**Exercise prompt:**
Rewrite the lines from the first one through the line with "order: Fagales", putting "site" wherever "locality" appears and changing nothing else.

**Data rows:**
========

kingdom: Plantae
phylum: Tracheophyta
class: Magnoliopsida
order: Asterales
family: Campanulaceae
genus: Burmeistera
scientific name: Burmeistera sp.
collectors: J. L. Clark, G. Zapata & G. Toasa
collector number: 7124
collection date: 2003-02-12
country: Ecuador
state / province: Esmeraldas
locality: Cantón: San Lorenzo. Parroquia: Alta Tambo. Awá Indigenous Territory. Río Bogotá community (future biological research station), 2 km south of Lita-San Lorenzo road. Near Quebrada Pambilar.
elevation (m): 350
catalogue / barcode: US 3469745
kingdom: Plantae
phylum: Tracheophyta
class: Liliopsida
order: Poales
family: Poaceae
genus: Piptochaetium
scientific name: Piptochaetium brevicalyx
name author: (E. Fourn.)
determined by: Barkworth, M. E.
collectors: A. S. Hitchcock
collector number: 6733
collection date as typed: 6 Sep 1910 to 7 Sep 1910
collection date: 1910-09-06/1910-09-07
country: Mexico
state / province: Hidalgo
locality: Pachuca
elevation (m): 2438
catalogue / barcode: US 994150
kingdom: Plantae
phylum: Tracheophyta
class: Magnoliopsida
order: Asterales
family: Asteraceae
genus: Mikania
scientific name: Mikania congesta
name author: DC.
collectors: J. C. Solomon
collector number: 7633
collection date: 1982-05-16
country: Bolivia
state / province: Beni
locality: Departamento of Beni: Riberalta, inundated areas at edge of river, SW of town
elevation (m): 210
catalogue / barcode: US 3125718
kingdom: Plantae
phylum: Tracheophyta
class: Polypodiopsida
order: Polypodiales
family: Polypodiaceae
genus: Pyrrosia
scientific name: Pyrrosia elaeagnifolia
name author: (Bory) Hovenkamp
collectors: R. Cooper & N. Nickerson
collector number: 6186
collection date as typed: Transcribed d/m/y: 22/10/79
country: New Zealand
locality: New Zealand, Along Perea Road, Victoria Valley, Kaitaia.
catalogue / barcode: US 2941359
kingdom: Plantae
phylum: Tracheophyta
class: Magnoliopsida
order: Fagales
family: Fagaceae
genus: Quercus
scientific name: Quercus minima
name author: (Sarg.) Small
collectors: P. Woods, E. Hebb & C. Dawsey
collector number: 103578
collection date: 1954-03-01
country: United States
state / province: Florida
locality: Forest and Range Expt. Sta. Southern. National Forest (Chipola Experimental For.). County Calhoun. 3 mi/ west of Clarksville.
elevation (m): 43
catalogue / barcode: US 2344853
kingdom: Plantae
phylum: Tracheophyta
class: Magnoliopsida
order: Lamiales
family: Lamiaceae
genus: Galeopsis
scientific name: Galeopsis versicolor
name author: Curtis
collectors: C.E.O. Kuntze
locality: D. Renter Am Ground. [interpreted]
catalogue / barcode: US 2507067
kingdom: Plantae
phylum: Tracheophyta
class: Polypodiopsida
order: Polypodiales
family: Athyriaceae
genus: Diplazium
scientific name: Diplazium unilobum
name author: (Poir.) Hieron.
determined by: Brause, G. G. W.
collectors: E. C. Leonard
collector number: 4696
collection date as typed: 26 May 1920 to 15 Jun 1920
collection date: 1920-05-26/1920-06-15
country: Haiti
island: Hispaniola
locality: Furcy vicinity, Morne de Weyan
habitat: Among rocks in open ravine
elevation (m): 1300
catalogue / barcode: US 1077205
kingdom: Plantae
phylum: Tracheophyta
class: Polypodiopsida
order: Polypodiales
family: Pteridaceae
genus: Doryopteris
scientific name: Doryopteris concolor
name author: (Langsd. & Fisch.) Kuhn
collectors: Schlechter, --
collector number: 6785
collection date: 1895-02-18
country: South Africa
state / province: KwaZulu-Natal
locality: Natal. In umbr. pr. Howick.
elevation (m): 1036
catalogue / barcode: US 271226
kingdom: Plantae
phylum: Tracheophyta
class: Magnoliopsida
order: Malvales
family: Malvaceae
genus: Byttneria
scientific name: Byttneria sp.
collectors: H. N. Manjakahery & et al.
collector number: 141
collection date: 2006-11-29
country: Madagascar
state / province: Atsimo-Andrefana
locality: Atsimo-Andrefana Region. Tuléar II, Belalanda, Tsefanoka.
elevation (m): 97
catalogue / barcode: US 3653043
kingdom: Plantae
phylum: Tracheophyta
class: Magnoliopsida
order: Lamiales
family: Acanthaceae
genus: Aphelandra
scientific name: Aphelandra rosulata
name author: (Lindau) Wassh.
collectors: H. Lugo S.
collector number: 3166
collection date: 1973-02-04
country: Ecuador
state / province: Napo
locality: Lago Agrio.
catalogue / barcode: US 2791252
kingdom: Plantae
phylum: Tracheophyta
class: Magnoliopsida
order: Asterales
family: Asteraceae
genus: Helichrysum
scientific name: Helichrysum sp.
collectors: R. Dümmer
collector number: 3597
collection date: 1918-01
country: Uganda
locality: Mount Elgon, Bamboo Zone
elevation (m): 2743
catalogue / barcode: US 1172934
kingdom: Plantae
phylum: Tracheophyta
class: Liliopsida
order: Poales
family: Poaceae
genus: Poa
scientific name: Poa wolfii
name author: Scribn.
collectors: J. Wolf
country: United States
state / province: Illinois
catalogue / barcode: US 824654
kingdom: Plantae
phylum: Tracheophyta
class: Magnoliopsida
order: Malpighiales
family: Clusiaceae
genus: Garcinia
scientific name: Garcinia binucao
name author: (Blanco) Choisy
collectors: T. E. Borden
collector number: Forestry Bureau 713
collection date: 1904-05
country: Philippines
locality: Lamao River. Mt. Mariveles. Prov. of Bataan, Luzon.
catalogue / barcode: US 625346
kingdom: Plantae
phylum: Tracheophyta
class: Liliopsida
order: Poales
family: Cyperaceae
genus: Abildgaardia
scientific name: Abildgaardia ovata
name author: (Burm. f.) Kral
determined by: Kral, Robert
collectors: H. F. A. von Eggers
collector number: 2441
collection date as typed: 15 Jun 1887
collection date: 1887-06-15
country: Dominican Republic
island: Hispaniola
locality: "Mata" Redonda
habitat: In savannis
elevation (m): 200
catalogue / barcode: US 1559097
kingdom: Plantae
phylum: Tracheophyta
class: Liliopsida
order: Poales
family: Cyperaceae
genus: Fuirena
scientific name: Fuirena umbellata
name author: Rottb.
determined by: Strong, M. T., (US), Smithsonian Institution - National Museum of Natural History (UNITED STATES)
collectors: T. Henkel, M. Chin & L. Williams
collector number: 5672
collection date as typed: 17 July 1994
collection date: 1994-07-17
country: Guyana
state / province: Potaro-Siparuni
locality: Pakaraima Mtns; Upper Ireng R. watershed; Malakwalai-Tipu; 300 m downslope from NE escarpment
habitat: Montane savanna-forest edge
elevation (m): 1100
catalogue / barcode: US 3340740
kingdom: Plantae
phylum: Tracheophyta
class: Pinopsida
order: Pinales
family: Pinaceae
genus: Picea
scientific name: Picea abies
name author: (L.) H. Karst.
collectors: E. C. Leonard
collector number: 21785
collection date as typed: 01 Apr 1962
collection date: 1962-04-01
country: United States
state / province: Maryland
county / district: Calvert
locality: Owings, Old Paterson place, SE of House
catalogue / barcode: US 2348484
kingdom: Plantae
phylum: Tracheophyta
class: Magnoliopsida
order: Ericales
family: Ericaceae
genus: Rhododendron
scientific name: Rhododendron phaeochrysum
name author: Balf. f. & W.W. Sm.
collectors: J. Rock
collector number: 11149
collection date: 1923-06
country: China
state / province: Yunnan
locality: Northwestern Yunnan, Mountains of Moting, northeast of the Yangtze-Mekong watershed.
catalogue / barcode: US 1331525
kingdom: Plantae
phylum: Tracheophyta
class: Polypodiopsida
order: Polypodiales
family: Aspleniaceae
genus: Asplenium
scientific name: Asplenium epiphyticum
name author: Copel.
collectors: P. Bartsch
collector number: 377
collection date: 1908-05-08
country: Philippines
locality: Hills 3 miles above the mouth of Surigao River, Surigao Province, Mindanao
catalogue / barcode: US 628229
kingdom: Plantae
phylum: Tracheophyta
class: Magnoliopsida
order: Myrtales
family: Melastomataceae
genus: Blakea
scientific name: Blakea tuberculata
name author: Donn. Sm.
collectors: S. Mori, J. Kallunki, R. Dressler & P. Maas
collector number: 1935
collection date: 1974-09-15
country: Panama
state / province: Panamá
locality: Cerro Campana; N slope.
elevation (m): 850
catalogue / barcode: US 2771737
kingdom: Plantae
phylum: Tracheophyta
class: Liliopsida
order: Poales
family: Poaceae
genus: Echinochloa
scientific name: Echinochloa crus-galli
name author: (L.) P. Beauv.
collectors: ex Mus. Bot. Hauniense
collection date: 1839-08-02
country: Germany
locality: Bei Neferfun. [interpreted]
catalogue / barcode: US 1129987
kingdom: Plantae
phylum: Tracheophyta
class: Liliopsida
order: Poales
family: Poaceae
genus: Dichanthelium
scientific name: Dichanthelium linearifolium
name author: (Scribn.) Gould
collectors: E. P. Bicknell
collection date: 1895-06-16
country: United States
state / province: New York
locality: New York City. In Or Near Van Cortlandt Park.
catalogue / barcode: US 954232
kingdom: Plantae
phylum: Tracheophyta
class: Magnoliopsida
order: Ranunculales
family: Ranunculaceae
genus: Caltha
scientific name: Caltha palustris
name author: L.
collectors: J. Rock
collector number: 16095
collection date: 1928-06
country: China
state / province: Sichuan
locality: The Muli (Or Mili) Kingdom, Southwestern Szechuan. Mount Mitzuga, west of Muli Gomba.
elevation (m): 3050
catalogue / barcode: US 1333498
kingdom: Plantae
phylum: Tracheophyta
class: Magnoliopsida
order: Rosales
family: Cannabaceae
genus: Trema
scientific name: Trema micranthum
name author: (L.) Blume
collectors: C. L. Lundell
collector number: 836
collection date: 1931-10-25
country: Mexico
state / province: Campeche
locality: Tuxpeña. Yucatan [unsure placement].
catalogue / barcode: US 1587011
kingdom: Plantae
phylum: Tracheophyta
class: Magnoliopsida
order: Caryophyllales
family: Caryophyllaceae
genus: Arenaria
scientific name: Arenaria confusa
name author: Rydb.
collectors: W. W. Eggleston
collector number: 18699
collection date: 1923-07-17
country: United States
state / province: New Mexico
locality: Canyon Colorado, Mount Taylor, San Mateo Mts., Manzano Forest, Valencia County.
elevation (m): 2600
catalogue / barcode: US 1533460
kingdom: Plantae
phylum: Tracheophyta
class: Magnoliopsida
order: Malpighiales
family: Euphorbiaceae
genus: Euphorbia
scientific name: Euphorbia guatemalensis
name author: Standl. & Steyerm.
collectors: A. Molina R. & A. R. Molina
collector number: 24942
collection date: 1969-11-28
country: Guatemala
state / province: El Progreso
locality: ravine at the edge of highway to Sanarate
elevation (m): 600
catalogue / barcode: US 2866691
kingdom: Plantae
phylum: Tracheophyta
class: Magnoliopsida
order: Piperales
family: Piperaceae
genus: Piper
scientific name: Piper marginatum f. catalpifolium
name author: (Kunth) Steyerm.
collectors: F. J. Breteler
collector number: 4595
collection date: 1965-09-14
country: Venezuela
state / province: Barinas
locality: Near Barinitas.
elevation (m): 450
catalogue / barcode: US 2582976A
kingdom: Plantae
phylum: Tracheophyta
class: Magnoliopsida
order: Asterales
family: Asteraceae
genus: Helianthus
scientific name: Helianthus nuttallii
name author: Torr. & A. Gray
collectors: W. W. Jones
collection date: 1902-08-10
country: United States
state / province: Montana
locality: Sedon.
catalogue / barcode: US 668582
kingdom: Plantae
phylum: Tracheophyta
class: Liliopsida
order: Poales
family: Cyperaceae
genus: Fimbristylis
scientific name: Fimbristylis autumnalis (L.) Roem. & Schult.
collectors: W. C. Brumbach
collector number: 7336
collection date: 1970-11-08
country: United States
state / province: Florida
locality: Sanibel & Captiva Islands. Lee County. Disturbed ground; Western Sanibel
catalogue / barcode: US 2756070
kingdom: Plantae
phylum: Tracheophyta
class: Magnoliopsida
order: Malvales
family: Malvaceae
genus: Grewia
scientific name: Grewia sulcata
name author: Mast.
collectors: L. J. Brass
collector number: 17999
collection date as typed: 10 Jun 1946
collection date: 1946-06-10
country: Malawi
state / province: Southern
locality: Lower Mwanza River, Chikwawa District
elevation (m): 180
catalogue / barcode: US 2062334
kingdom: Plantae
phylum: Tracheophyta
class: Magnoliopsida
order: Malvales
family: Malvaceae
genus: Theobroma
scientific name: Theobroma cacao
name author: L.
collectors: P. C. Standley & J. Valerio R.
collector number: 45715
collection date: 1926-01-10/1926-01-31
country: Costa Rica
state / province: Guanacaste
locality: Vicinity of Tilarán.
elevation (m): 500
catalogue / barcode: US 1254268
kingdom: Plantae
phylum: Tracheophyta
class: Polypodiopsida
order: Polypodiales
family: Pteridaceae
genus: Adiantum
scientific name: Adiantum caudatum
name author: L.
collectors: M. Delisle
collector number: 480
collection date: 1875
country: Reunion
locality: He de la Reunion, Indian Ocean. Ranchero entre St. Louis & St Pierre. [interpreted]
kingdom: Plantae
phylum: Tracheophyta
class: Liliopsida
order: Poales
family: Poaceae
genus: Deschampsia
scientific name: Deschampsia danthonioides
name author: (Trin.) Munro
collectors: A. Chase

========

**Response to this task:**
kingdom: Plantae
phylum: Tracheophyta
class: Magnoliopsida
order: Asterales
family: Campanulaceae
genus: Burmeistera
scientific name: Burmeistera sp.
collectors: J. L. Clark, G. Zapata & G. Toasa
collector number: 7124
collection date: 2003-02-12
country: Ecuador
state / province: Esmeraldas
site: Cantón: San Lorenzo. Parroquia: Alta Tambo. Awá Indigenous Territory. Río Bogotá community (future biological research station), 2 km south of Lita-San Lorenzo road. Near Quebrada Pambilar.
elevation (m): 350
catalogue / barcode: US 3469745
kingdom: Plantae
phylum: Tracheophyta
class: Liliopsida
order: Poales
family: Poaceae
genus: Piptochaetium
scientific name: Piptochaetium brevicalyx
name author: (E. Fourn.)
determined by: Barkworth, M. E.
collectors: A. S. Hitchcock
collector number: 6733
collection date as typed: 6 Sep 1910 to 7 Sep 1910
collection date: 1910-09-06/1910-09-07
country: Mexico
state / province: Hidalgo
site: Pachuca
elevation (m): 2438
catalogue / barcode: US 994150
kingdom: Plantae
phylum: Tracheophyta
class: Magnoliopsida
order: Asterales
family: Asteraceae
genus: Mikania
scientific name: Mikania congesta
name author: DC.
collectors: J. C. Solomon
collector number: 7633
collection date: 1982-05-16
country: Bolivia
state / province: Beni
site: Departamento of Beni: Riberalta, inundated areas at edge of river, SW of town
elevation (m): 210
catalogue / barcode: US 3125718
kingdom: Plantae
phylum: Tracheophyta
class: Polypodiopsida
order: Polypodiales
family: Polypodiaceae
genus: Pyrrosia
scientific name: Pyrrosia elaeagnifolia
name author: (Bory) Hovenkamp
collectors: R. Cooper & N. Nickerson
collector number: 6186
collection date as typed: Transcribed d/m/y: 22/10/79
country: New Zealand
site: New Zealand, Along Perea Road, Victoria Valley, Kaitaia.
catalogue / barcode: US 2941359
kingdom: Plantae
phylum: Tracheophyta
class: Magnoliopsida
order: Fagales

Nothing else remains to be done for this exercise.